→ **ASSIGNMENT**
Show, from the entries below, every line in which "linecap" appears.

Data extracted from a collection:
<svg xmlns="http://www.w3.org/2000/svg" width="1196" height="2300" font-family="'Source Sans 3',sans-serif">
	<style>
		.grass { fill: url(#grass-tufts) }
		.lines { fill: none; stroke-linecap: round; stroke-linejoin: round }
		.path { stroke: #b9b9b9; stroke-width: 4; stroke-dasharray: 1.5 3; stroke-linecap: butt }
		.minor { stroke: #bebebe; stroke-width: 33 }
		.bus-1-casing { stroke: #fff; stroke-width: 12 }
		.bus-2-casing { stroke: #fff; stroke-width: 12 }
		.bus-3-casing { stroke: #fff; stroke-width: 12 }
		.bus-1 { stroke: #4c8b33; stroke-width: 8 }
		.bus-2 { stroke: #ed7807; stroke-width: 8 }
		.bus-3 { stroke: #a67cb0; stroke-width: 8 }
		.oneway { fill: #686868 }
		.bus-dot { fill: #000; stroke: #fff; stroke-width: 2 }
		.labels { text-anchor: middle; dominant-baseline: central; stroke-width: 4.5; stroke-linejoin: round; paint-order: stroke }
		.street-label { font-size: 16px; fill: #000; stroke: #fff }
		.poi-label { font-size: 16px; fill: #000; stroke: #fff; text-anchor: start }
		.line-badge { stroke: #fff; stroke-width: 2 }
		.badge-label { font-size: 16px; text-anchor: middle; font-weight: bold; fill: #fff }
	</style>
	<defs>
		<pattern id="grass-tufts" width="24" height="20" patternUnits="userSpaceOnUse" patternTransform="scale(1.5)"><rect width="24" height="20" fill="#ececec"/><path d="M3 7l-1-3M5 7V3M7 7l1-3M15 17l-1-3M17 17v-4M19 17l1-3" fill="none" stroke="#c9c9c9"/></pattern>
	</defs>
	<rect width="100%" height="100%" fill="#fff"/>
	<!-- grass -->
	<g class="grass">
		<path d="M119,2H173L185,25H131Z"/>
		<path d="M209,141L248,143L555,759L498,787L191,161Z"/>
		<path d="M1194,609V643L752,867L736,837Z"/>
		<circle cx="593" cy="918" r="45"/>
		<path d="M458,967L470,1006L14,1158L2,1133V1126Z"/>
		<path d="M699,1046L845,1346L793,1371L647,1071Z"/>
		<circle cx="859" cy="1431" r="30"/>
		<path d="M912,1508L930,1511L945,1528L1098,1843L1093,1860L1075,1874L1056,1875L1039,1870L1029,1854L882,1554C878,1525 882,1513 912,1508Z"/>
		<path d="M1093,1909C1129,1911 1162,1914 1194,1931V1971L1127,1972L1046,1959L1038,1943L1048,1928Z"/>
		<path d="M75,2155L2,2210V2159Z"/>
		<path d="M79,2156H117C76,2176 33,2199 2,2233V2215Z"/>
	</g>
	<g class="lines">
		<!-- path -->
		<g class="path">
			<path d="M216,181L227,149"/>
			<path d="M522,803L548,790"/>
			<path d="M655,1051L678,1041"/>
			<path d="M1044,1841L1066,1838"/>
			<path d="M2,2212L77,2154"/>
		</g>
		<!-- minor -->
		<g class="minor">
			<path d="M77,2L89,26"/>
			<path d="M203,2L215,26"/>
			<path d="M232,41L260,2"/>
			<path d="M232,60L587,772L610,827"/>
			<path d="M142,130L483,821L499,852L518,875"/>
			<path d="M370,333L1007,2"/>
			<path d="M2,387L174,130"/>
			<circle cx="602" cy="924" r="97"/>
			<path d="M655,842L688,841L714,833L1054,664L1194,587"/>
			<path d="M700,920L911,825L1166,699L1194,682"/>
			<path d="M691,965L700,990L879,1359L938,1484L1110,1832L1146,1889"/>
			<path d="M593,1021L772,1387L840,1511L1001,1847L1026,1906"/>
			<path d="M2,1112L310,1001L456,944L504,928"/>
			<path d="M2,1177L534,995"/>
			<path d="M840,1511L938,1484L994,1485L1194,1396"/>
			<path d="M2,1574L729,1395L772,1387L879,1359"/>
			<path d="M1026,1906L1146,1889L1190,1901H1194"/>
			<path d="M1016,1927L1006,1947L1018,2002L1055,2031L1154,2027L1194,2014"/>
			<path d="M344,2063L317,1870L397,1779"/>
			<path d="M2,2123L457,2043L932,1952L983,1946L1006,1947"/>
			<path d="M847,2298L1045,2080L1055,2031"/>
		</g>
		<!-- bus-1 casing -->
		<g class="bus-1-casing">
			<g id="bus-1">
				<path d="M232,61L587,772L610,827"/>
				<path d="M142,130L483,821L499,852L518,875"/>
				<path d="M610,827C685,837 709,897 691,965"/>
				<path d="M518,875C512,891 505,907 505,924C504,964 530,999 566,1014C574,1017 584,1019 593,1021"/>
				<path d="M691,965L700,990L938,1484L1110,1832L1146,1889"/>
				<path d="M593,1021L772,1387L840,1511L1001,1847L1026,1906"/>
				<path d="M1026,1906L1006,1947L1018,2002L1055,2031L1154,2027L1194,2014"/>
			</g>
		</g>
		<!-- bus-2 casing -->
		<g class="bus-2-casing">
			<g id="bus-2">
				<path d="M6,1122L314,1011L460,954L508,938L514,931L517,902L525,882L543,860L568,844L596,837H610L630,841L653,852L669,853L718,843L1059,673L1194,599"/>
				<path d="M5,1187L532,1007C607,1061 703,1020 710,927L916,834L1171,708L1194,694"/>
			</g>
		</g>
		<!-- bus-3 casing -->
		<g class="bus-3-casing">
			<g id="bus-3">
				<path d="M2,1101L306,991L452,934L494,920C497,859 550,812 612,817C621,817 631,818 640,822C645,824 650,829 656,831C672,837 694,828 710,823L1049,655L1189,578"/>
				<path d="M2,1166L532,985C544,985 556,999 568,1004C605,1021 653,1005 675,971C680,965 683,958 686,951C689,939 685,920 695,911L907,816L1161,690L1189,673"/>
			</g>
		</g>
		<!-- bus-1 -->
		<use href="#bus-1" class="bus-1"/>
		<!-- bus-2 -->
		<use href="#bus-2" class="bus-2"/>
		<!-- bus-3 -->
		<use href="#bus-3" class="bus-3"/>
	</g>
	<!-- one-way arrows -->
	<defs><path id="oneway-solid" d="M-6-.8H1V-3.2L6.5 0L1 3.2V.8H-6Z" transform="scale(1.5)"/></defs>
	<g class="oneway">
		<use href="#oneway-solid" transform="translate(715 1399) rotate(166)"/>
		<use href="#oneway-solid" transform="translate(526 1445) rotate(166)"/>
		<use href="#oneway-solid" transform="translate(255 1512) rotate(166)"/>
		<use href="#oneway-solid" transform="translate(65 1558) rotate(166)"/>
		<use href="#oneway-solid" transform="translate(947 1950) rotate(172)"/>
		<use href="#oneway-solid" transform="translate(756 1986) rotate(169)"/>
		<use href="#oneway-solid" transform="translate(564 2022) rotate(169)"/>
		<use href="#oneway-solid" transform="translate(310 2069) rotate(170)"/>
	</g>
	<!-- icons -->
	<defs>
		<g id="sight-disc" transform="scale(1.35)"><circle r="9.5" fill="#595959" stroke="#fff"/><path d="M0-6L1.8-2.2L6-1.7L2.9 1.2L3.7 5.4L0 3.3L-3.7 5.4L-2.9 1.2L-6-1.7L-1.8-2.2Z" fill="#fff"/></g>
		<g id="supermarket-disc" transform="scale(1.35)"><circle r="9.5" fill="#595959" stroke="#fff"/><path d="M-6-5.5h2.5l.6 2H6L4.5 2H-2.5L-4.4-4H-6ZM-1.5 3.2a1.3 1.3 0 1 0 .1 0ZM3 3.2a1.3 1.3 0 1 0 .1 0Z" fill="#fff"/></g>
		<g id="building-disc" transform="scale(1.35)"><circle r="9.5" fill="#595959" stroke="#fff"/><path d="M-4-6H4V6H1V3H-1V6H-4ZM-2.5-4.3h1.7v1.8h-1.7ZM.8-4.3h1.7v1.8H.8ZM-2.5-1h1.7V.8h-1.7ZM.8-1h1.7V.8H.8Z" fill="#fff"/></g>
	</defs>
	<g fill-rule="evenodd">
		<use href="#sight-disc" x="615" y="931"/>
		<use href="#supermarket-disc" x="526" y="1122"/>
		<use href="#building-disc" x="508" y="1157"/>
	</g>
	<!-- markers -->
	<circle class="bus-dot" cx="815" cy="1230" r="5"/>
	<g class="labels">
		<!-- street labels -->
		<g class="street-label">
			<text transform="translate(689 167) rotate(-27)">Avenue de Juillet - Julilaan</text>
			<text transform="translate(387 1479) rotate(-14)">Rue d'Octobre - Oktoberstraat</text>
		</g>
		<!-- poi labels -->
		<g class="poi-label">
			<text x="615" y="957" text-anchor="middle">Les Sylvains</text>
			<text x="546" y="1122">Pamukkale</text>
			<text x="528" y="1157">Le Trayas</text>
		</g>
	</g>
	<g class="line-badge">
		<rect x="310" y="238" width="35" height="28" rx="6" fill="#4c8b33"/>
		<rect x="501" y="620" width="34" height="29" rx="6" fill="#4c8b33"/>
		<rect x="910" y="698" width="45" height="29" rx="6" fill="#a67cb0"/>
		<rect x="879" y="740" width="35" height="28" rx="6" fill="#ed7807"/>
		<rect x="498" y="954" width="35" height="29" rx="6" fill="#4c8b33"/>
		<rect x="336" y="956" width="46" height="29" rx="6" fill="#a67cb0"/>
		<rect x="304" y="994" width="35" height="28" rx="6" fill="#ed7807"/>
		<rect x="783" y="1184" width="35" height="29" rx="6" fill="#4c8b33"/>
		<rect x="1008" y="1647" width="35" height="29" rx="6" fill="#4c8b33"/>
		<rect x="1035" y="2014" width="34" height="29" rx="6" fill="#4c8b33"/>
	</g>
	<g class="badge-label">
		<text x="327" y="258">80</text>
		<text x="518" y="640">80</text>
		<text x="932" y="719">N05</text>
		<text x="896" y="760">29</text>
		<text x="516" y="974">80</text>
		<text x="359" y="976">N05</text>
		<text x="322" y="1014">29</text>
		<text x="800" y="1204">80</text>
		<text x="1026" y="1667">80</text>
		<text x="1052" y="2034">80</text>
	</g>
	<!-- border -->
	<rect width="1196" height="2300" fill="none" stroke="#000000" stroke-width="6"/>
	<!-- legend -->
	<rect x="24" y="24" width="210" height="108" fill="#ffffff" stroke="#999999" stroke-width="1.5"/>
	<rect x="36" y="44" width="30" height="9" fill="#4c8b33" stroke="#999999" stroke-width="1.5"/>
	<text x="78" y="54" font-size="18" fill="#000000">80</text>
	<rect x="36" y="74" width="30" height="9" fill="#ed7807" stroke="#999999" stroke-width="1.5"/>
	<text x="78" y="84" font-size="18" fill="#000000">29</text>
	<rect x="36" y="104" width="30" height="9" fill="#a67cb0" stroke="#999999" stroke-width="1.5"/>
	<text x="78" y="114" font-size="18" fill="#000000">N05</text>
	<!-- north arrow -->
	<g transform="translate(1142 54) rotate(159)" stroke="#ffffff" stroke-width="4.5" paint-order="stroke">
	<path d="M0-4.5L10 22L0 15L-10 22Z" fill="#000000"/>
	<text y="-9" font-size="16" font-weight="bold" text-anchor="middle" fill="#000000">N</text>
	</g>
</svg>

→ **EXERCISE SOLUTION**
		.lines { fill: none; stroke-linecap: round; stroke-linejoin: round }
		.path { stroke: #b9b9b9; stroke-width: 4; stroke-dasharray: 1.5 3; stroke-linecap: butt }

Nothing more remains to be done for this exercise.